* TASK DESCRIPTION:
Leaving out all pictures, transcribe exactly the lines between the line with "664 823 5.38" and the last line of the records below, both included.

* INFORMATION SHOWN:
┌──
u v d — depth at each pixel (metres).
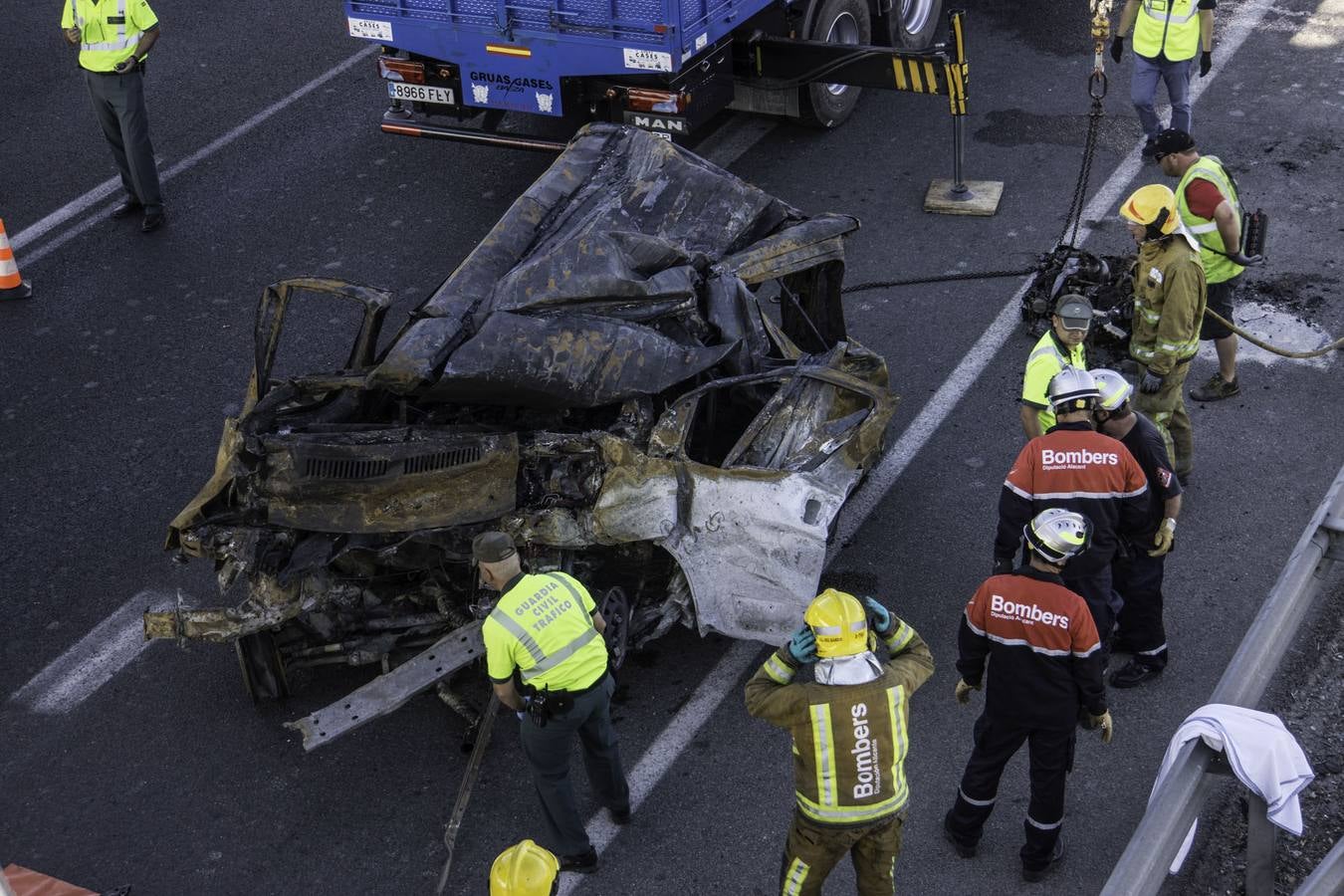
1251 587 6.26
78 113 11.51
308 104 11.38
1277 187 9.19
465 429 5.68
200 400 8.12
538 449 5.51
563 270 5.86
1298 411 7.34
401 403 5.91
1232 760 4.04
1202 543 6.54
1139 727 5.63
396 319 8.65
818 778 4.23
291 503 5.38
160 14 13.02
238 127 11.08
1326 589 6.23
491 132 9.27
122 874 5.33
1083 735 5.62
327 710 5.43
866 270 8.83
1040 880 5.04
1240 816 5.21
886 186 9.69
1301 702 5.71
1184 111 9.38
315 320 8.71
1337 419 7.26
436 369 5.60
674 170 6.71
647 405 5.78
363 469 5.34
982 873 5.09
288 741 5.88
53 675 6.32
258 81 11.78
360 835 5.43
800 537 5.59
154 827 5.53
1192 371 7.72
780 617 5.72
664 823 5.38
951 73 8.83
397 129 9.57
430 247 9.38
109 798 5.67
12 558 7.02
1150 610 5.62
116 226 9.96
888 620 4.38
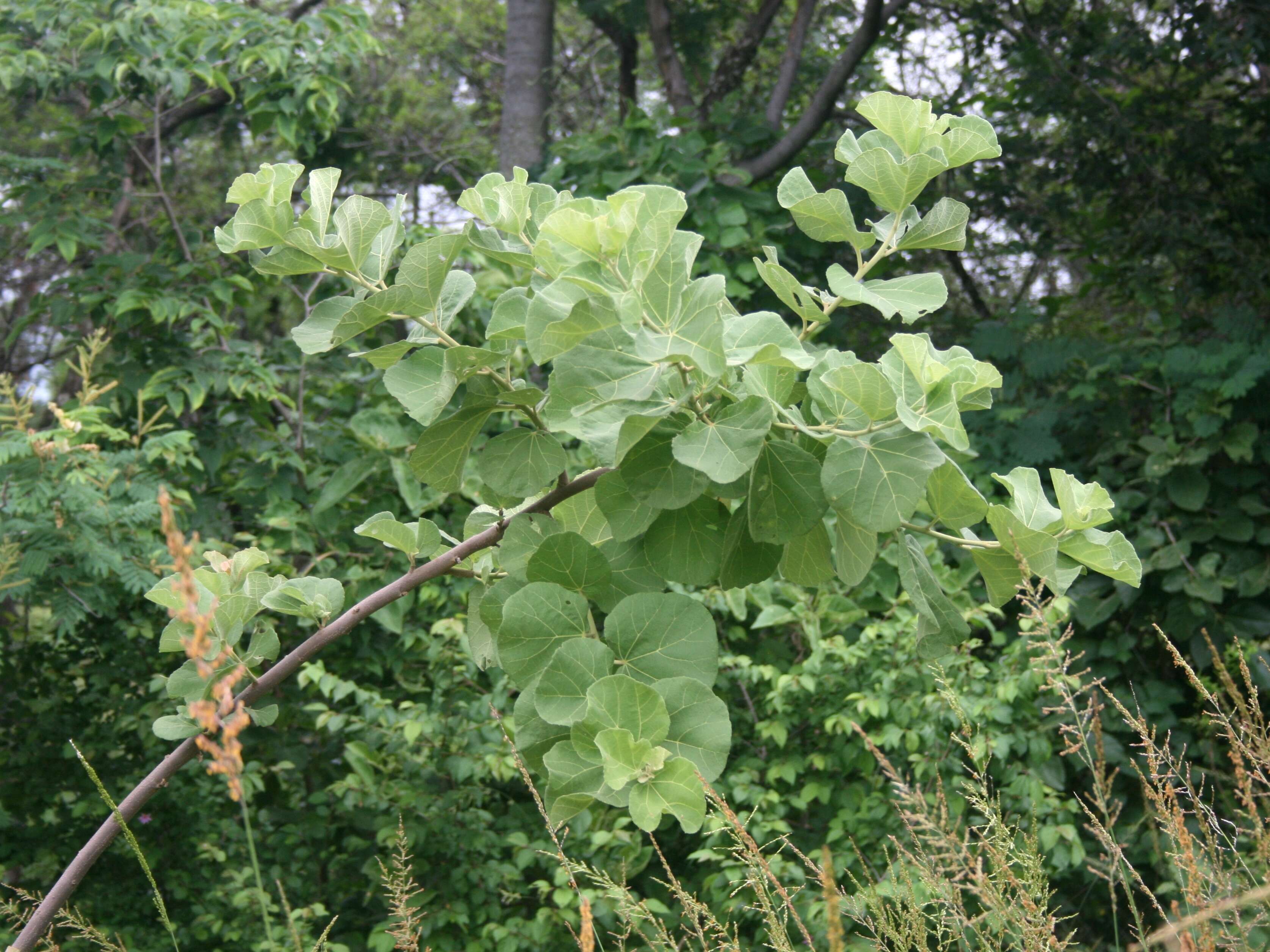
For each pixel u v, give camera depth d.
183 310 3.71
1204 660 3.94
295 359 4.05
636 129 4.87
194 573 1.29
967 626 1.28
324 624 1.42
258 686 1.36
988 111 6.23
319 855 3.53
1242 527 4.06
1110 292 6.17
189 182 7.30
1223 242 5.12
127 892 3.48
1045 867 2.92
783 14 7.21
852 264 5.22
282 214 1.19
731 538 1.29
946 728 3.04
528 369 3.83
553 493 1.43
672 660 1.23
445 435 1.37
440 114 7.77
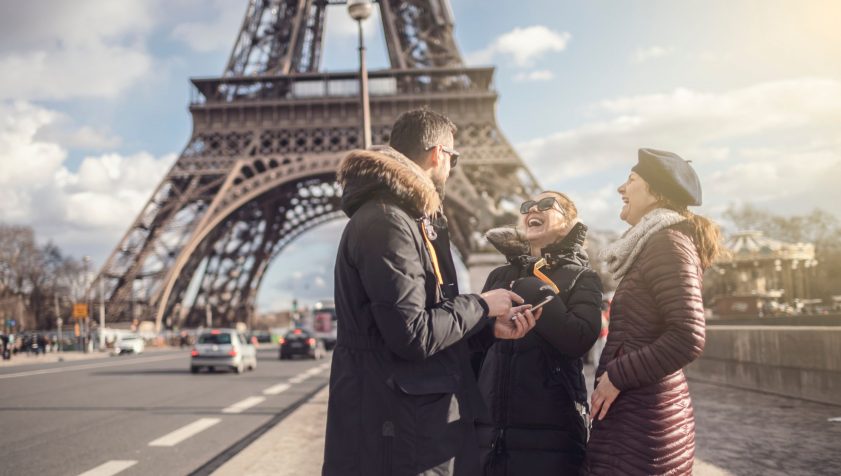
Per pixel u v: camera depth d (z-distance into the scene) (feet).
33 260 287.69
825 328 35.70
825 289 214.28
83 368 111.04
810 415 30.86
└──
* TASK RESPONSE:
664 823 5.38
951 73 8.83
397 129 9.57
430 247 9.38
109 798 5.67
12 558 7.02
1150 610 5.62
116 226 9.96
888 620 4.38
For each pixel u v, give camera depth d.
183 310 3.71
1204 660 3.94
295 359 4.05
636 129 4.87
194 573 1.29
967 626 1.28
324 624 1.42
258 686 1.36
988 111 6.23
319 855 3.53
1242 527 4.06
1110 292 6.17
189 182 7.30
1223 242 5.12
127 892 3.48
1045 867 2.92
783 14 7.21
852 264 5.22
282 214 1.19
731 538 1.29
946 728 3.04
528 369 3.83
553 493 1.43
672 660 1.23
445 435 1.37
440 114 7.77
Per pixel u v: camera depth d (z-distance into the scene) (feet).
33 260 287.69
825 328 35.70
825 289 214.28
83 368 111.04
810 415 30.86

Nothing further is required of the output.